Er komt weer iemand van het korps naar ons. Hij richt zich tot mij en vertelt dat ze dingen uit het raam gaan gooien. Dingen die brandhaarden zijn. Zetels, matrassen … Dat soort dingen. Ik knik en zie even later vanalles door het raam vliegen. Zus haar bureaustoel, broer zijn matras, en kleine dingen. Zo raar zeg, die dingen. Sommige branden zelfs nog. Dan valt het mij te binnen: mijn boeken. Oh god. Mijn boeken. De tranen slik ik weg en er is afleiding wanneer er om een verklaring gevraagd wordt door de agent. We gaan dat in de combi doen, een beetje weg van ‘t volk. Hij stelt vragen en ik antwoord. Ik vertel hem alles, het brandend plafond, de warmte, dat het huis net afbetaald is en dat mijn boeken weg zijn, allemaal. Hij knikt en zegt me dat het goed komt, dat mijn ouders onderweg zijn. Hij laat me mijn verklaring herlezen en het klopt. Geen brandstichting zei de brandweer hem. Ik knik, want ik wist dat al eerder dan hen. Het is dertig december en vroeg donker. Het is donker geworden aan het muurke.
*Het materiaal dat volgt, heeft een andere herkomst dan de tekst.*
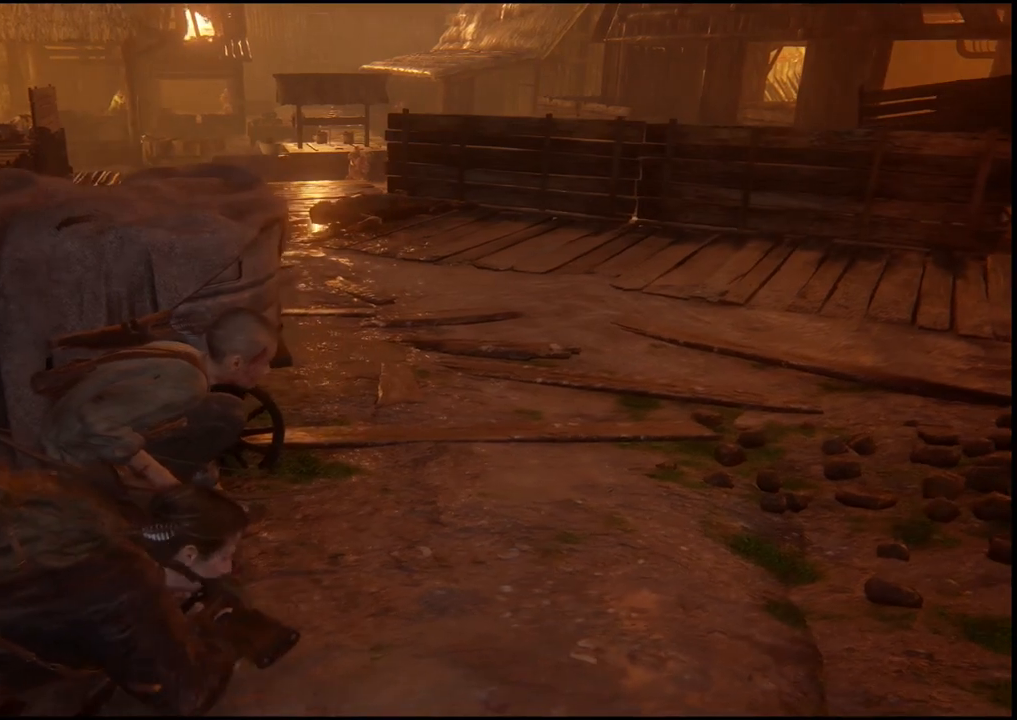
{"buttons": [], "left_stick": "center", "right_stick": "center", "events": []}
Meer en meer mensen staan achter het lint. Wie is dat en van waar komen die eigenlijk allemaal? Die staan daar echt al lang en met veel. Mijn volk rond me schermt me af van hen. Niemand raakt bij me. Ze moeten me gerust laten. Ik ben blij dat ze voor me zorgen, ik heb geen goesting in praten. Er komt een filmploeg en mensen met een fototoestel. Geen gsm, maar deftige apparatuur. Ze geraken niet bij mij en ik ben opgelucht. Ik hoor oproer links en kijk. Die auto herken ik uit de duizend. Het zijn mijn ouders. Mama en papa stappen uit. Oef, geen kindjes. Ik loop er naartoe, ze gaan onder het lint en ze pakken mij dicht vast. “Sorry”, prevel ik tegen hen en mama zegt dat het niet erg is. “Het is maar een huis kiendje, we waren u bijna kwijt.”. En bleiten, eindelijk kan ik bleiten. Mijn ouders wenen ook. Mensen hadden hen gebeld om te zeggen ‘dat het wel allemaal meeviel’. De realiteit was harder. Niets blijft er over van wat we hadden. Kom maar hier, ge kunt het schoon zien van hier, aan het muurke.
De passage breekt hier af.